__WHAT NEEDS TO BE DONE__: Please swap "Reading right to left" for "Reading left to right" everywhere it appears in the rows below, and reproduce them with nothing else changed.

__INFORMATION__:
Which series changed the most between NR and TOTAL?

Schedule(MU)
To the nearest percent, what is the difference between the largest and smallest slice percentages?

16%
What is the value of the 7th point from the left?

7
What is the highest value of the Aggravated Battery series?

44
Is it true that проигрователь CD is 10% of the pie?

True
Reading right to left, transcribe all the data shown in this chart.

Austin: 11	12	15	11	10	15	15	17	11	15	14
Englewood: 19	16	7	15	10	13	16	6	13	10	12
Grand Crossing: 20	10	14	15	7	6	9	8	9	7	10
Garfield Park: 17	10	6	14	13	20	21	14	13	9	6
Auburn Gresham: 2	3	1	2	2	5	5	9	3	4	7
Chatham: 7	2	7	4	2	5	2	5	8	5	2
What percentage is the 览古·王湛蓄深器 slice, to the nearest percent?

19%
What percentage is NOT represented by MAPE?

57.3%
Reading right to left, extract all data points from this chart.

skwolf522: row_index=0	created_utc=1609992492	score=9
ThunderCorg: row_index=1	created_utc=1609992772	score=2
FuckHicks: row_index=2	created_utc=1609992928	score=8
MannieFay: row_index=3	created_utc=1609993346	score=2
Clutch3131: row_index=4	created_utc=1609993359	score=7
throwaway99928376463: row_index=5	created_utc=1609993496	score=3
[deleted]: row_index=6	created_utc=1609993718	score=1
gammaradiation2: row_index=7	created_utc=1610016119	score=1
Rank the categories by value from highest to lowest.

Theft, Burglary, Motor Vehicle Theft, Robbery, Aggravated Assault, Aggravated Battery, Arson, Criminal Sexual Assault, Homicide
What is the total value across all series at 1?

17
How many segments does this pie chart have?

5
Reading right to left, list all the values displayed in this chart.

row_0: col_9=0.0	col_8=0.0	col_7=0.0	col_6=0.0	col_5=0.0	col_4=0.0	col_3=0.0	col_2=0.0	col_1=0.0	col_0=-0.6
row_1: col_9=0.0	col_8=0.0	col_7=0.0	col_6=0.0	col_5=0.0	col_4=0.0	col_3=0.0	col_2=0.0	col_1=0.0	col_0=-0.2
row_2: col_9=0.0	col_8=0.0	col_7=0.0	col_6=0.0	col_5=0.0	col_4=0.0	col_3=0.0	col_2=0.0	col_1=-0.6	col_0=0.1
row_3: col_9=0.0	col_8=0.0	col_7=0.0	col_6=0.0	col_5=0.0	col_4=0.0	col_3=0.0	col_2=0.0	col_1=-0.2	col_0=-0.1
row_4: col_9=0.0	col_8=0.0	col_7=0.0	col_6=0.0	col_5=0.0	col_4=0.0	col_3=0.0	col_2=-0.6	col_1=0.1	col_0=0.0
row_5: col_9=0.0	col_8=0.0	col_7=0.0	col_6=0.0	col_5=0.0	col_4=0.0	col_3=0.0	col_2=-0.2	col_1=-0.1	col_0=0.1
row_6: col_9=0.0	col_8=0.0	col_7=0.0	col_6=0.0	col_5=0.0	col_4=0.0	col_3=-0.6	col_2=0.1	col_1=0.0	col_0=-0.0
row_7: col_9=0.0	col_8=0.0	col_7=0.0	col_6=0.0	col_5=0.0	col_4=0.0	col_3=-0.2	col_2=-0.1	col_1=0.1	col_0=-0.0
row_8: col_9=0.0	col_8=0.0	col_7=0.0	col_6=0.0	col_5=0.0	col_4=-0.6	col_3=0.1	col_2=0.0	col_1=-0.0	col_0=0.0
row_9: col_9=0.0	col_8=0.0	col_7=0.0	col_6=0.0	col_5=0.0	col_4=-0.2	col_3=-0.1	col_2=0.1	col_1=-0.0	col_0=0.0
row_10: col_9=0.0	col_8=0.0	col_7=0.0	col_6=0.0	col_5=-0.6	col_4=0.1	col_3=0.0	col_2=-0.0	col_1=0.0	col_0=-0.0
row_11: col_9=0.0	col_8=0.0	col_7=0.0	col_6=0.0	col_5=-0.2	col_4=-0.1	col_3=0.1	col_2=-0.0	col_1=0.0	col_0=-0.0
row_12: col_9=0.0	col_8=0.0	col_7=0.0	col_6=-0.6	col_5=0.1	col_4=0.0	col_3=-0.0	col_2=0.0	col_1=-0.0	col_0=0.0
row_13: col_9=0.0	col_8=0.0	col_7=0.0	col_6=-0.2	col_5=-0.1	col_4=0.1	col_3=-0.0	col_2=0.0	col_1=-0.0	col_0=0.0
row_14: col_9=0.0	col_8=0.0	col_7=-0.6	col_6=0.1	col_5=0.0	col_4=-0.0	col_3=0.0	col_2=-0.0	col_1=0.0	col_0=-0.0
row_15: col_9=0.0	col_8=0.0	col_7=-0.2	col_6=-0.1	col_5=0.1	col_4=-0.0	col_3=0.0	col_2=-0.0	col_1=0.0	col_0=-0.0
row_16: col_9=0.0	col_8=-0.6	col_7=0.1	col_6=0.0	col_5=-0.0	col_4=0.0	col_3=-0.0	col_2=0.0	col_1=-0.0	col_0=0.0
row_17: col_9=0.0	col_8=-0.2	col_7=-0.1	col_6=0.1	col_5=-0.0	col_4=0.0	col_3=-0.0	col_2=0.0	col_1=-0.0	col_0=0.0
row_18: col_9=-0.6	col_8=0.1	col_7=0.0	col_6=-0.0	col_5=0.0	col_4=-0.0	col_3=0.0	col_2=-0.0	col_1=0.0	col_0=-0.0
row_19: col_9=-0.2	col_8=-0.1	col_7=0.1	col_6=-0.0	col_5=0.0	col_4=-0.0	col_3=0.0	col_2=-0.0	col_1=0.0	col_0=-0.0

__SOLUTION FOR THIS PROBLEM__:
Which series changed the most between NR and TOTAL?

Schedule(MU)
To the nearest percent, what is the difference between the largest and smallest slice percentages?

16%
What is the value of the 7th point from the left?

7
What is the highest value of the Aggravated Battery series?

44
Is it true that проигрователь CD is 10% of the pie?

True
Reading left to right, transcribe all the data shown in this chart.

Austin: 11	12	15	11	10	15	15	17	11	15	14
Englewood: 19	16	7	15	10	13	16	6	13	10	12
Grand Crossing: 20	10	14	15	7	6	9	8	9	7	10
Garfield Park: 17	10	6	14	13	20	21	14	13	9	6
Auburn Gresham: 2	3	1	2	2	5	5	9	3	4	7
Chatham: 7	2	7	4	2	5	2	5	8	5	2
What percentage is the 览古·王湛蓄深器 slice, to the nearest percent?

19%
What percentage is NOT represented by MAPE?

57.3%
Reading left to right, extract all data points from this chart.

skwolf522: row_index=0	created_utc=1609992492	score=9
ThunderCorg: row_index=1	created_utc=1609992772	score=2
FuckHicks: row_index=2	created_utc=1609992928	score=8
MannieFay: row_index=3	created_utc=1609993346	score=2
Clutch3131: row_index=4	created_utc=1609993359	score=7
throwaway99928376463: row_index=5	created_utc=1609993496	score=3
[deleted]: row_index=6	created_utc=1609993718	score=1
gammaradiation2: row_index=7	created_utc=1610016119	score=1
Rank the categories by value from highest to lowest.

Theft, Burglary, Motor Vehicle Theft, Robbery, Aggravated Assault, Aggravated Battery, Arson, Criminal Sexual Assault, Homicide
What is the total value across all series at 1?

17
How many segments does this pie chart have?

5
Reading left to right, list all the values displayed in this chart.

row_0: col_9=0.0	col_8=0.0	col_7=0.0	col_6=0.0	col_5=0.0	col_4=0.0	col_3=0.0	col_2=0.0	col_1=0.0	col_0=-0.6
row_1: col_9=0.0	col_8=0.0	col_7=0.0	col_6=0.0	col_5=0.0	col_4=0.0	col_3=0.0	col_2=0.0	col_1=0.0	col_0=-0.2
row_2: col_9=0.0	col_8=0.0	col_7=0.0	col_6=0.0	col_5=0.0	col_4=0.0	col_3=0.0	col_2=0.0	col_1=-0.6	col_0=0.1
row_3: col_9=0.0	col_8=0.0	col_7=0.0	col_6=0.0	col_5=0.0	col_4=0.0	col_3=0.0	col_2=0.0	col_1=-0.2	col_0=-0.1
row_4: col_9=0.0	col_8=0.0	col_7=0.0	col_6=0.0	col_5=0.0	col_4=0.0	col_3=0.0	col_2=-0.6	col_1=0.1	col_0=0.0
row_5: col_9=0.0	col_8=0.0	col_7=0.0	col_6=0.0	col_5=0.0	col_4=0.0	col_3=0.0	col_2=-0.2	col_1=-0.1	col_0=0.1
row_6: col_9=0.0	col_8=0.0	col_7=0.0	col_6=0.0	col_5=0.0	col_4=0.0	col_3=-0.6	col_2=0.1	col_1=0.0	col_0=-0.0
row_7: col_9=0.0	col_8=0.0	col_7=0.0	col_6=0.0	col_5=0.0	col_4=0.0	col_3=-0.2	col_2=-0.1	col_1=0.1	col_0=-0.0
row_8: col_9=0.0	col_8=0.0	col_7=0.0	col_6=0.0	col_5=0.0	col_4=-0.6	col_3=0.1	col_2=0.0	col_1=-0.0	col_0=0.0
row_9: col_9=0.0	col_8=0.0	col_7=0.0	col_6=0.0	col_5=0.0	col_4=-0.2	col_3=-0.1	col_2=0.1	col_1=-0.0	col_0=0.0
row_10: col_9=0.0	col_8=0.0	col_7=0.0	col_6=0.0	col_5=-0.6	col_4=0.1	col_3=0.0	col_2=-0.0	col_1=0.0	col_0=-0.0
row_11: col_9=0.0	col_8=0.0	col_7=0.0	col_6=0.0	col_5=-0.2	col_4=-0.1	col_3=0.1	col_2=-0.0	col_1=0.0	col_0=-0.0
row_12: col_9=0.0	col_8=0.0	col_7=0.0	col_6=-0.6	col_5=0.1	col_4=0.0	col_3=-0.0	col_2=0.0	col_1=-0.0	col_0=0.0
row_13: col_9=0.0	col_8=0.0	col_7=0.0	col_6=-0.2	col_5=-0.1	col_4=0.1	col_3=-0.0	col_2=0.0	col_1=-0.0	col_0=0.0
row_14: col_9=0.0	col_8=0.0	col_7=-0.6	col_6=0.1	col_5=0.0	col_4=-0.0	col_3=0.0	col_2=-0.0	col_1=0.0	col_0=-0.0
row_15: col_9=0.0	col_8=0.0	col_7=-0.2	col_6=-0.1	col_5=0.1	col_4=-0.0	col_3=0.0	col_2=-0.0	col_1=0.0	col_0=-0.0
row_16: col_9=0.0	col_8=-0.6	col_7=0.1	col_6=0.0	col_5=-0.0	col_4=0.0	col_3=-0.0	col_2=0.0	col_1=-0.0	col_0=0.0
row_17: col_9=0.0	col_8=-0.2	col_7=-0.1	col_6=0.1	col_5=-0.0	col_4=0.0	col_3=-0.0	col_2=0.0	col_1=-0.0	col_0=0.0
row_18: col_9=-0.6	col_8=0.1	col_7=0.0	col_6=-0.0	col_5=0.0	col_4=-0.0	col_3=0.0	col_2=-0.0	col_1=0.0	col_0=-0.0
row_19: col_9=-0.2	col_8=-0.1	col_7=0.1	col_6=-0.0	col_5=0.0	col_4=-0.0	col_3=0.0	col_2=-0.0	col_1=0.0	col_0=-0.0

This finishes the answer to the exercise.